JOB: Report each line of the items below that contains the word "reading", copying every such line in full. Treat case as significant.

EXCERPTED RECORDS:
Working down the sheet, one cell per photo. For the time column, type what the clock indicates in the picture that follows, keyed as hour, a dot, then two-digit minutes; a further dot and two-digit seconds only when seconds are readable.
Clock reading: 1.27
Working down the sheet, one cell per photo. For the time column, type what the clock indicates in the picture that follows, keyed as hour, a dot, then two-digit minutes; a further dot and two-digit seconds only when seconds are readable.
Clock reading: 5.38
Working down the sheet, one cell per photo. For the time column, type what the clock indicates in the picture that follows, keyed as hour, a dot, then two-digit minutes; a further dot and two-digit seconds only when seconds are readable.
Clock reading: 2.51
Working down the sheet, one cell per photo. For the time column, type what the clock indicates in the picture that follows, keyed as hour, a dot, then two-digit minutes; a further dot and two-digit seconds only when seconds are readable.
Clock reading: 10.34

--

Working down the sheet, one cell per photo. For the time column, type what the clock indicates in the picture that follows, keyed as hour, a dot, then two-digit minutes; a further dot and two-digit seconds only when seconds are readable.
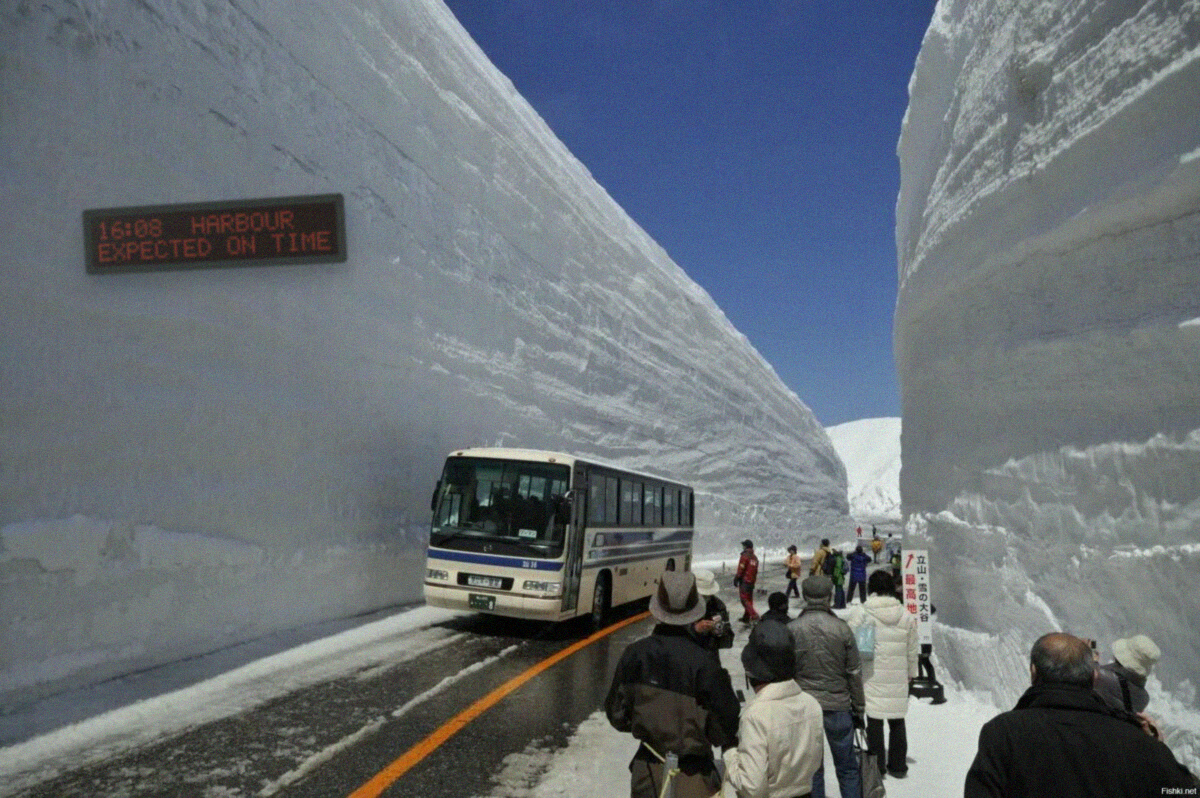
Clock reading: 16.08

THE OUTPUT:
Clock reading: 1.27
Clock reading: 5.38
Clock reading: 2.51
Clock reading: 10.34
Clock reading: 16.08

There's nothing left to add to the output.